7. The method of claim 1, wherein the receiving the message further comprises:

determining that the state of the received message is at least one selected from the group consisting of: not-started, in-progress, error, and completed.

8. The method of claim 7, wherein when the state of the received message is not-started, a worker of the server performs the at least one operation based on the received message.

9. The method of claim 7, wherein when the state of the received message is in-progress, a worker of the server skips the message.

10. The method of claim 7, wherein when the state of the received message is an error state, a worker of the server retries performing the operation from which the error occurred.

11. The method of claim 10, further comprising:

changing, at the at the distributed log storage, the state to an in-progress state when the worker retries performing the operation.

12. The method of claim 1, wherein when the at least one operation is completed by a worker, a completed state is written to the distributed log storage.

13. The method of claim 1, wherein when the state of the received message is completed, a worker of the server skips the message.

14. The method of claim 1, further comprising:

transmitting, at the server, the state topic of the internal workflow schema for display.

15. The method of claim 1, further comprising:

storing, at the distributed log storage, a log topic that includes all of the changes of the internal workflow schema as steps are performed, wherein the log topic is without compaction.

16. A system comprising:

a distributed log storage; and

a server having a processor and a memory that are communicatively coupled to the distributed log storage, the server to: receive a workflow definition; generate a unique key for the received workflow definition; convert the received workflow definition to an internal workflow schema and setting states of workflow steps of the internal workflow schema as not-started states using the generated key; store, at the distributed log storage, the internal workflow schema having the not-started states to a state topic of the distributed log storage using the generated unique key, wherein the state topic includes the states of the internal workflow schema; receive a message that includes a state based on one or more steps of the internal workflow schema; perform, with one or more workers at the server, at least one operation based on the received message; update, at the distributed log storage, the state based on the performed at least one operation; and compact, at the distributed log storage, the state topic of the internal workflow schema for the generated key based on the updated state, wherein the compacting reduces the states of the internal workflow schema to the current states, without intermediary states.

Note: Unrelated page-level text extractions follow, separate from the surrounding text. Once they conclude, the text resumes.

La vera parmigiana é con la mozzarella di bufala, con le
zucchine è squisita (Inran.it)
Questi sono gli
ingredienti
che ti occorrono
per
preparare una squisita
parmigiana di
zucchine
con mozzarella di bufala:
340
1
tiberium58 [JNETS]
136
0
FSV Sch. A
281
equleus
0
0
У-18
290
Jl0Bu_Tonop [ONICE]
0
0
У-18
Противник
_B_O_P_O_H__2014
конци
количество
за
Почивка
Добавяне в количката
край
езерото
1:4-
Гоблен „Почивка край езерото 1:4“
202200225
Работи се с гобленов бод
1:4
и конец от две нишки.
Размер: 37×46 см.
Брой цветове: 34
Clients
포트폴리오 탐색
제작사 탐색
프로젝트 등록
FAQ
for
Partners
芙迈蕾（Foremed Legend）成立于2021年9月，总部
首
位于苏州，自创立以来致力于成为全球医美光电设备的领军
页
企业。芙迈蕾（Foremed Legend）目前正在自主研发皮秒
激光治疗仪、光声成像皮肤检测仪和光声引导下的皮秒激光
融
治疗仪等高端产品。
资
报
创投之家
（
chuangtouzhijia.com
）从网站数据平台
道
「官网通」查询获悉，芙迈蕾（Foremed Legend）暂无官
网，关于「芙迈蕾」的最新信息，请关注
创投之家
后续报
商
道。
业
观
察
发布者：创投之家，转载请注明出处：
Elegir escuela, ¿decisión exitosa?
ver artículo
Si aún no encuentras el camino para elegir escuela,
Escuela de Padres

17. The system of claim 16, wherein the server validates

the received workflow definition.

18. The system of claim 16, wherein the internal workflow schema includes at least one workflow step selected from the group consisting of: a hold sequential workflow step, a parallel workflow step, and a nested workflow step.

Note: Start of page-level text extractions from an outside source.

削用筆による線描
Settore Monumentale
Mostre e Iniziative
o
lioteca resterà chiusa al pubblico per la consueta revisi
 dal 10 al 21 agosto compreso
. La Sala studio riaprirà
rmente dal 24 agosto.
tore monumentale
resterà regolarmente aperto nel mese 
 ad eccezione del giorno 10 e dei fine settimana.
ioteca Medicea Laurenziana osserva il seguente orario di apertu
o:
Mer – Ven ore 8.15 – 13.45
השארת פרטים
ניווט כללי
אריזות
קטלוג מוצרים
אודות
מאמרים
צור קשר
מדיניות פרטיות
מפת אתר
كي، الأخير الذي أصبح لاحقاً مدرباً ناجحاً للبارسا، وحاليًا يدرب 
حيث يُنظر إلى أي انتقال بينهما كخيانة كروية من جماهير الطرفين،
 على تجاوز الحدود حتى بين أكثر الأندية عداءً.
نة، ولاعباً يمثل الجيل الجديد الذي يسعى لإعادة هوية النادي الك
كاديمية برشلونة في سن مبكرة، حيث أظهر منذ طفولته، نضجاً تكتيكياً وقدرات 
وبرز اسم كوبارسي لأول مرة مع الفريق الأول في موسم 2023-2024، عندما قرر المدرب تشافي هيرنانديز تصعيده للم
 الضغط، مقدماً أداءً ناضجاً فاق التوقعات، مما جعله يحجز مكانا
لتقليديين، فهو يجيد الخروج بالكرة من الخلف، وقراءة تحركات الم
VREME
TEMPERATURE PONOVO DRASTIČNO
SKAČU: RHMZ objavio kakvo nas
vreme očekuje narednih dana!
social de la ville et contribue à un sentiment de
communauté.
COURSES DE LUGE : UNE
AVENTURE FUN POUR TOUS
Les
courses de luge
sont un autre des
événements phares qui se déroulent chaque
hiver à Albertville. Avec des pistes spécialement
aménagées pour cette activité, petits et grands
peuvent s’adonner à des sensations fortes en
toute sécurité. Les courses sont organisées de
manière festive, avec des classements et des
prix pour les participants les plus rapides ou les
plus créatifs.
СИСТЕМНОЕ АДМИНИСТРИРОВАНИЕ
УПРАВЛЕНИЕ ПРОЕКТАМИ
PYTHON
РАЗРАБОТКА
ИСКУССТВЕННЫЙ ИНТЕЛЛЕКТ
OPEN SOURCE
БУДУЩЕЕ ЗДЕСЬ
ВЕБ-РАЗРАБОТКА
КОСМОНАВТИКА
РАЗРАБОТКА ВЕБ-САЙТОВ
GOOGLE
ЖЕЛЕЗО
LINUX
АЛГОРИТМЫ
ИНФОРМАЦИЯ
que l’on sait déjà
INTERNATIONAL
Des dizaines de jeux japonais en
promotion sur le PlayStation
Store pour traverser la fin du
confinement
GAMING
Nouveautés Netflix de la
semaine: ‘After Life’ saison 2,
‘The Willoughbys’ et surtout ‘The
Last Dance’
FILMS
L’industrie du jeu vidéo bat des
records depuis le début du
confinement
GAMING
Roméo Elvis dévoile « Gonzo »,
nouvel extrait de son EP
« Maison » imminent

19. The system of claim 16, wherein the server determines that the state of the received message is at least one selected from the group consisting of: not-started, in-progress, error, and completed.

20. The system of claim 19, wherein when the state of the received message is not-started, a worker of the server performs the at least one operation based on the received message.

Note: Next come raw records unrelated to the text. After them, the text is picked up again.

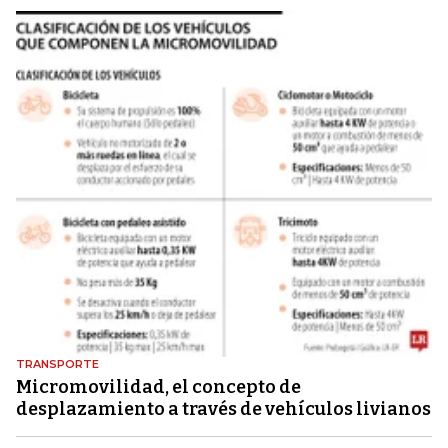
TRANSPORTE
Micromovilidad, el concepto de
desplazamiento a través de vehículos livianos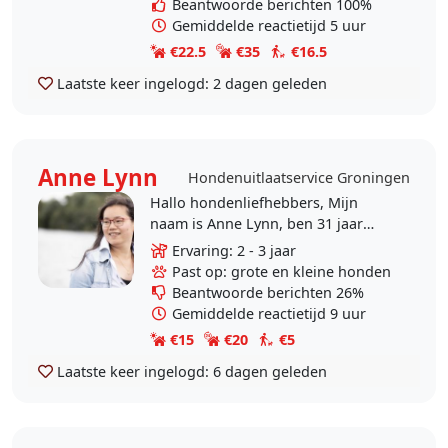
Beantwoorde berichten 100%
Gemiddelde reactietijd 5 uur
€22.5
€35
€16.5
Laatste keer ingelogd:
2 dagen geleden
Anne Lynn
Hondenuitlaatservice Groningen
Hallo hondenliefhebbers, Mijn
naam is Anne Lynn, ben 31 jaar
oud. Ik woon en werk in
Ervaring: 2 - 3 jaar
Groningen. Ik werk zelf als kok en
Past op: grote en kleine honden
geef hockey training aan..
Beantwoorde berichten 26%
Gemiddelde reactietijd 9 uur
€15
€20
€5
Laatste keer ingelogd:
6 dagen geleden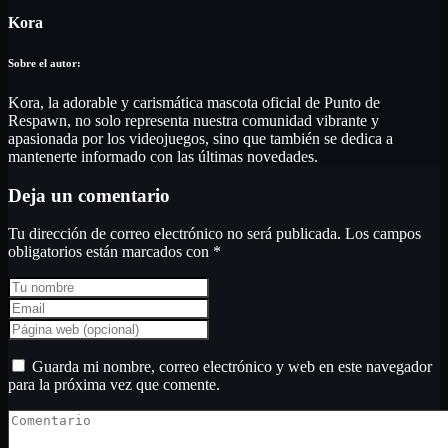
Kora
Kora, la adorable y carismática mascota oficial de Punto de
Respawn, no solo representa nuestra comunidad vibrante y
apasionada por los videojuegos, sino que también se dedica a
mantenerte informado con las últimas novedades.
Deja un comentario
Tu dirección de correo electrónico no será publicada.
Los campos
obligatorios están marcados con
*
Guarda mi nombre, correo electrónico y web en este navegador
para la próxima vez que comente.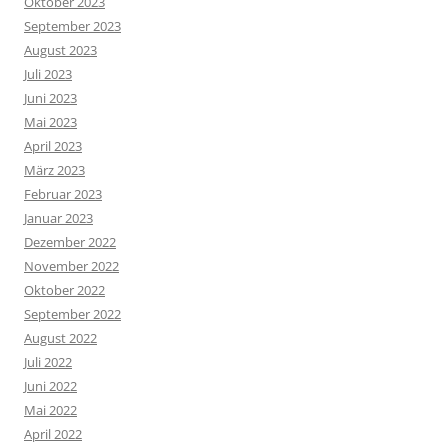
Oktober 2023
September 2023
August 2023
Juli 2023
Juni 2023
Mai 2023
April 2023
März 2023
Februar 2023
Januar 2023
Dezember 2022
November 2022
Oktober 2022
September 2022
August 2022
Juli 2022
Juni 2022
Mai 2022
April 2022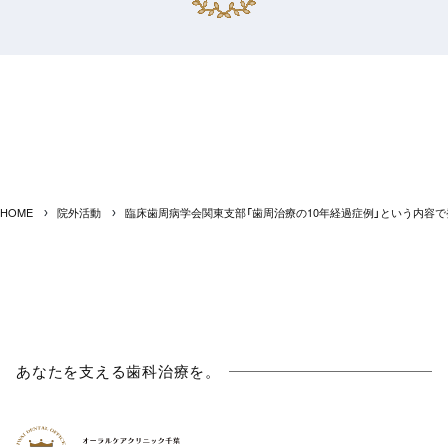
HOME
院外活動
臨床歯周病学会関東支部「歯周治療の10年経過症例」という内容
あなたを支える歯科治療を。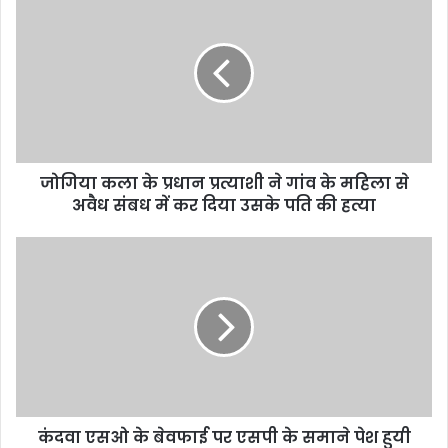
जोगिया कला के प्रधान प्रत्याशी ने गांव के महिला से
अवैध संबध में कर दिया उसके पति की हत्या
कंदवा एसओ के बेवफाई पर एसपी के समाने पेश हुयी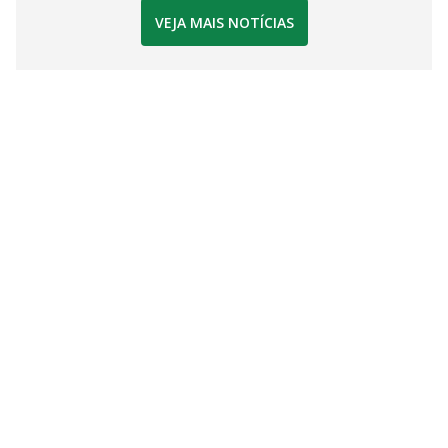
VEJA MAIS NOTÍCIAS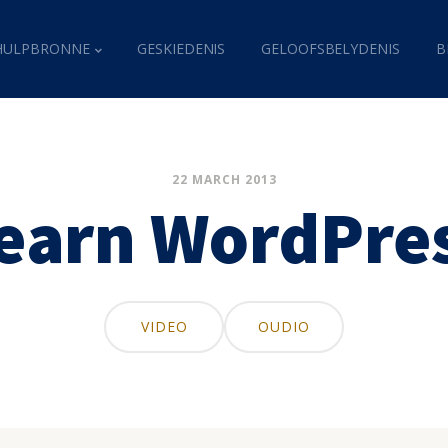
HULPBRONNE
GESKIEDENIS
GELOOFSBELYDENIS
B
22 MARCH 2013
earn WordPre
VIDEO
OUDIO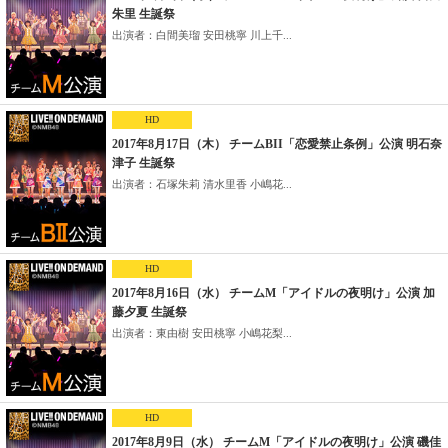
朱里 生誕祭
出演者：白間美瑠 安田桃寧 川上千...
HD
2017年8月17日（木） チームBII「恋愛禁止条例」公演 明石奈
津子 生誕祭
出演者：石塚朱莉 清水里香 小嶋花...
HD
2017年8月16日（水） チームM「アイドルの夜明け」公演 加
藤夕夏 生誕祭
出演者：東由樹 安田桃寧 小嶋花梨...
HD
2017年8月9日（水） チームM「アイドルの夜明け」公演 磯佳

21. The system of claim 19, wherein when the state of the received message is in-progress, a worker of the server skips the message.

22. The system of claim 19, wherein when the state of the received message is an error state, a worker of the server retries performing the operation from which the error occurred.

23. The system of claim 16, wherein when the at least one operation is completed by a worker, the server writes a completed state to the distributed log storage.

24. The system of claim 16, wherein the server transmits the state topic of the internal workflow schema for display.

25. The system of claim 16, wherein the server stores a log topic at the distributed log storage that includes all of the changes of the internal workflow schema as steps are performed, wherein the log topic is without compaction.